▶ _Task directions_:
Rewrite the lines of the material between the line holding "distintas aplicaciones de carga y de" and the line holding "intieme sfeer. De Soesterduinen vormden", inclusive, changing every "Não autorizado" to "Proibido" and leaving everything else unchanged. Leave the pictures out of the answer.
-----
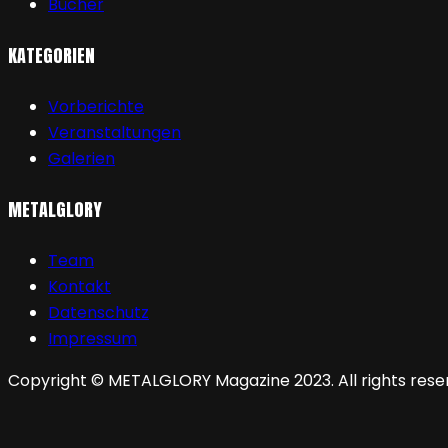
Bücher
KATEGORIEN
Vorberichte
Veranstaltungen
Galerien
METALGLORY
Team
Kontakt
Datenschutz
Impressum
Copyright © METALGLORY Magazine 2023. All rights rese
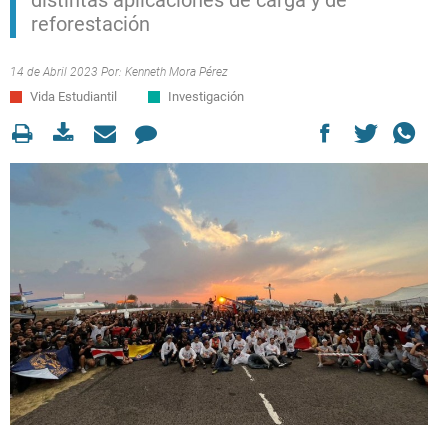
distintas aplicaciones de carga y de
reforestación
14 de Abril 2023 Por:
Kenneth Mora Pérez
Vida Estudiantil
Investigación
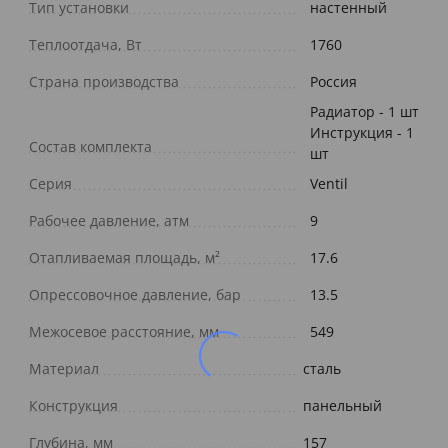
Тип установки
настенный
Теплоотдача, Вт
1760
Страна производства
Россия
Радиатор - 1 шт
Инструкция - 1
Состав комплекта
шт
Серия
Ventil
Рабочее давление, атм
9
Отапливаемая площадь, м²
17.6
Опрессовочное давление, бар
13.5
Межосевое расстояние, мм
549
Материал
сталь
Конструкция
панельный
Глубина, мм
157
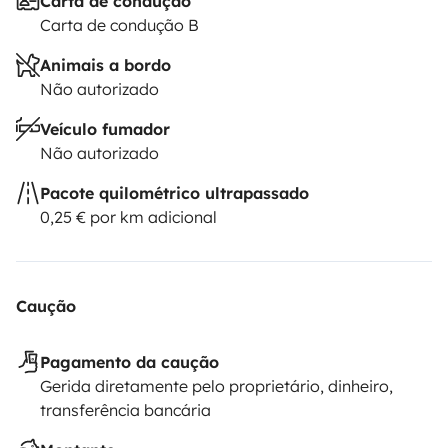
Carta de condução
Carta de condução B
Animais a bordo
Não autorizado
Veículo fumador
Não autorizado
Pacote quilométrico ultrapassado
0,25 € por km adicional
Caução
Pagamento da caução
Gerida diretamente pelo proprietário, dinheiro,
transferência bancária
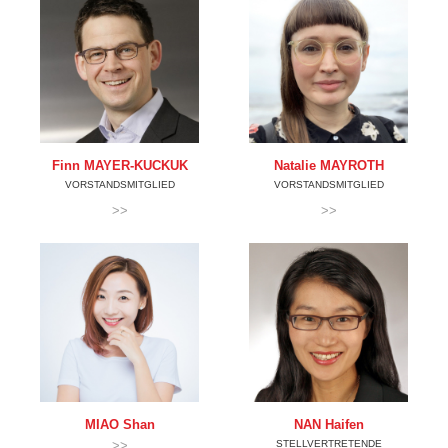
Finn
MAYER-KUCKUK
Natalie
MAYROTH
VORSTANDSMITGLIED
VORSTANDSMITGLIED
>>
>>
MIAO
Shan
NAN
Haifen
>>
STELLVERTRETENDE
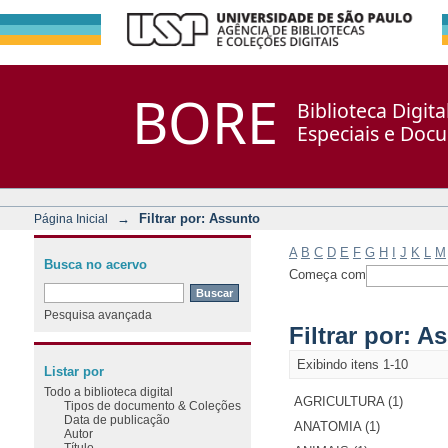
Filtrar por: Assunto
Repositório DSpace/Manakin + Corisco
BORE
Biblioteca Digit
Especiais e Doc
→
Filtrar por: Assunto
Página Inicial
A
B
C
D
E
F
G
H
I
J
K
L
M
Busca no acervo
Começa com
Pesquisa avançada
Filtrar por: A
Exibindo itens 1-10
Listar por
Todo a biblioteca digital
AGRICULTURA (1)
Tipos de documento & Coleções
Data de publicação
ANATOMIA (1)
Autor
Título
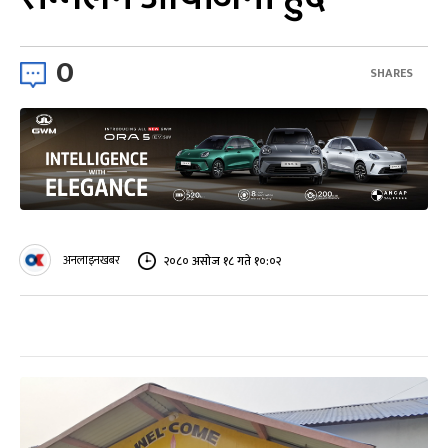
0
SHARES
अनलाइनखबर
२०८० असोज १८ गते १०:०२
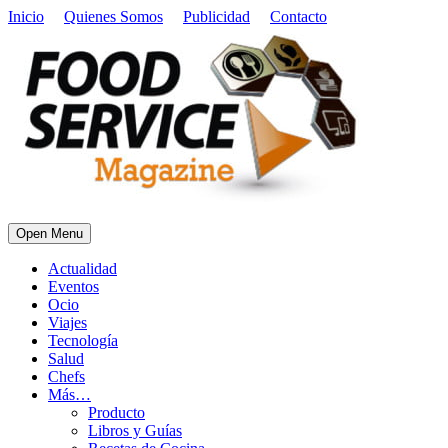
Inicio
Quienes Somos
Publicidad
Contacto
Open Menu
Actualidad
Eventos
Ocio
Viajes
Tecnología
Salud
Chefs
Más…
Producto
Libros y Guías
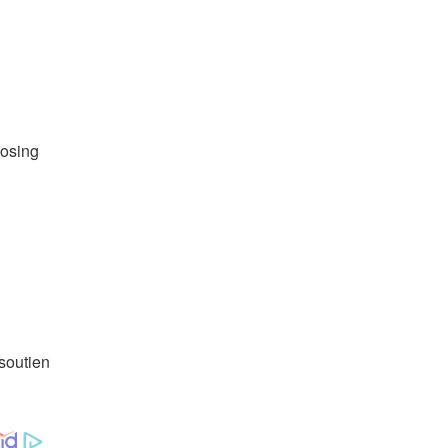
posing
 soutien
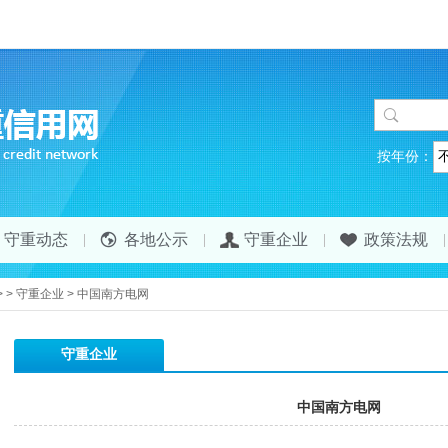
按年份：
守重动态
各地公示
守重企业
政策法规
>
>
守重企业
>
中国南方电网
守重企业
中国南方电网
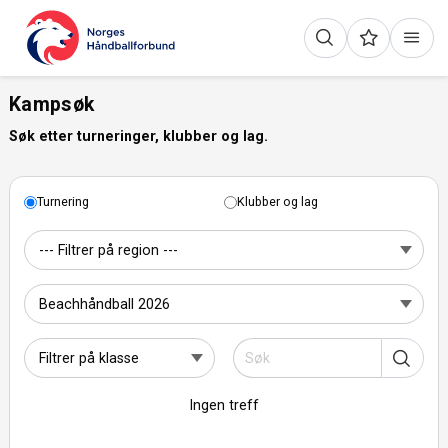
Kampsøk
Søk etter turneringer, klubber og lag.
Turnering
Klubber og lag
Ingen treff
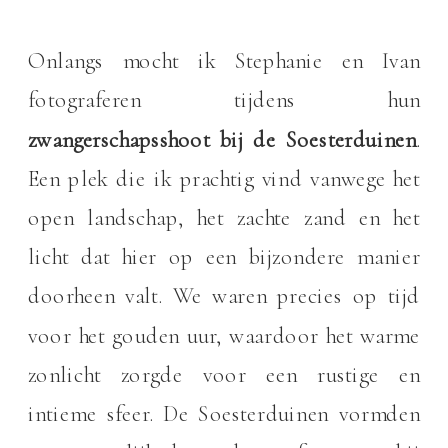
Onlangs mocht ik Stephanie en Ivan
fotograferen tijdens hun
zwangerschapsshoot bij de Soesterduinen
.
Een plek die ik prachtig vind vanwege het
open landschap, het zachte zand en het
licht dat hier op een bijzondere manier
doorheen valt. We waren precies op tijd
voor het gouden uur, waardoor het warme
zonlicht zorgde voor een rustige en
intieme sfeer. De Soesterduinen vormden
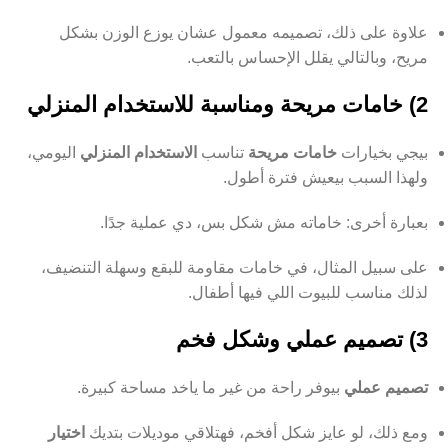
علاوة على ذلك، تصميمه معمول عشان يوزع الوزن بشكل
مريح، وبالتالي يقلل الإحساس بالتعب.
2) خامات مريحة ومناسبة للاستخدام المنزلي
بيجي بخيارات
خامات مريحة
تناسب
الاستخدام المنزلي
اليومي،
ولهذا السبب بيعيش فترة أطول.
بعبارة أخرى: خاماته مش شكل بس، دي عملية جدًا.
على سبيل المثال، في خامات مقاومة للبقع وسهلة التنضيف،
لذلك مناسب للبيوت اللي فيها أطفال.
3) تصميم عملي وشكل فخم
تصميم عملي
بيوفر راحة من غير ما ياخد مساحة كبيرة.
ومع ذلك، لو عايز شكل أفخم، فهتلاقي موديلات بتديك
اختيار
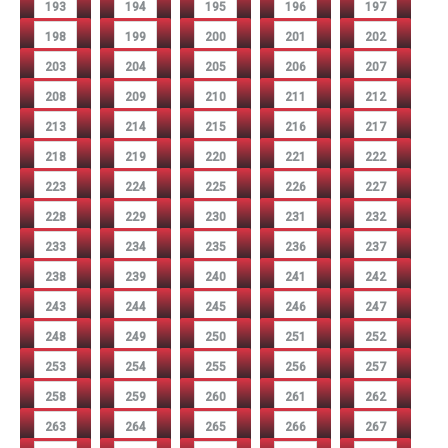
193
194
195
196
197
198
199
200
201
202
203
204
205
206
207
208
209
210
211
212
213
214
215
216
217
218
219
220
221
222
223
224
225
226
227
228
229
230
231
232
233
234
235
236
237
238
239
240
241
242
243
244
245
246
247
248
249
250
251
252
253
254
255
256
257
258
259
260
261
262
263
264
265
266
267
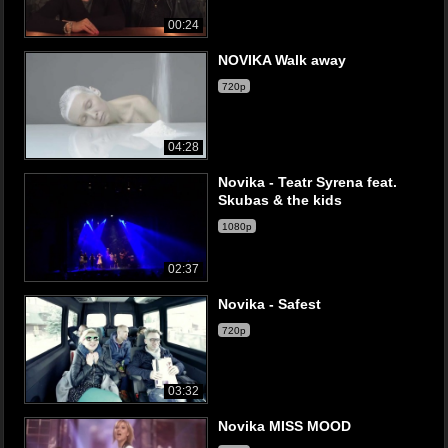
00:24
NOVIKA Walk away
720p
04:28
Novika - Teatr Syrena feat.
Skubas & the kids
1080p
02:37
Novika - Safest
720p
03:32
Novika MISS MOOD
-----
▶ _Response area_:
distintas aplicaciones de carga y de
reforestación
14 de Abril 2023 Por:
Kenneth Mora Pérez
Vida Estudiantil
Investigación
Тип установки
настенный
Теплоотдача, Вт
1760
Страна производства
Россия
Радиатор - 1 шт
Инструкция - 1
Состав комплекта
шт
Серия
Ventil
Рабочее давление, атм
9
Отапливаемая площадь, м²
17.6
Опрессовочное давление, бар
13.5
Межосевое расстояние, мм
549
Материал
сталь
Конструкция
панельный
Глубина, мм
157
Carta de condução
Carta de condução B
Animais a bordo
Proibido
Veículo fumador
Proibido
Pacote quilométrico ultrapassado
0,25 € por km adicional
Caução
Pagamento da caução
Gerida diretamente pelo proprietário, dinheiro,
transferência bancária
Finn
MAYER-KUCKUK
Natalie
MAYROTH
VORSTANDSMITGLIED
VORSTANDSMITGLIED
>>
>>
MIAO
Shan
NAN
Haifen
>>
STELLVERTRETENDE
Filtrar por: Assunto
Repositório DSpace/Manakin + Corisco
BORE
Biblioteca Digit
Especiais e Doc
→
Filtrar por: Assunto
Página Inicial
A
B
C
D
E
F
G
H
I
J
K
L
M
Busca no acervo
Começa com
Pesquisa avançada
Filtrar por: A
Exibindo itens 1-10
Listar por
Todo a biblioteca digital
AGRICULTURA (1)
Tipos de documento & Coleções
Data de publicação
ANATOMIA (1)
Autor
Título
0
SHARES
अनलाइनखबर
२०८० असोज १८ गते १०:०२
Inicio
Quienes Somos
Publicidad
Contacto
Open Menu
Actualidad
Eventos
Ocio
Viajes
Tecnología
Salud
Chefs
Más…
Producto
Libros y Guías
posing
 soutien
按年份：
守重动态
各地公示
守重企业
政策法规
>
>
守重企业
>
中国南方电网
守重企业
中国南方电网
Kampsøk
Søk etter turneringer, klubber og lag.
Turnering
Klubber og lag
Ingen treff
Onlangs mocht ik Stephanie en Ivan
fotograferen tijdens hun
zwangerschapsshoot bij de Soesterduinen
.
Een plek die ik prachtig vind vanwege het
open landschap, het zachte zand en het
licht dat hier op een bijzondere manier
doorheen valt. We waren precies op tijd
voor het gouden uur, waardoor het warme
zonlicht zorgde voor een rustige en
intieme sfeer. De Soesterduinen vormden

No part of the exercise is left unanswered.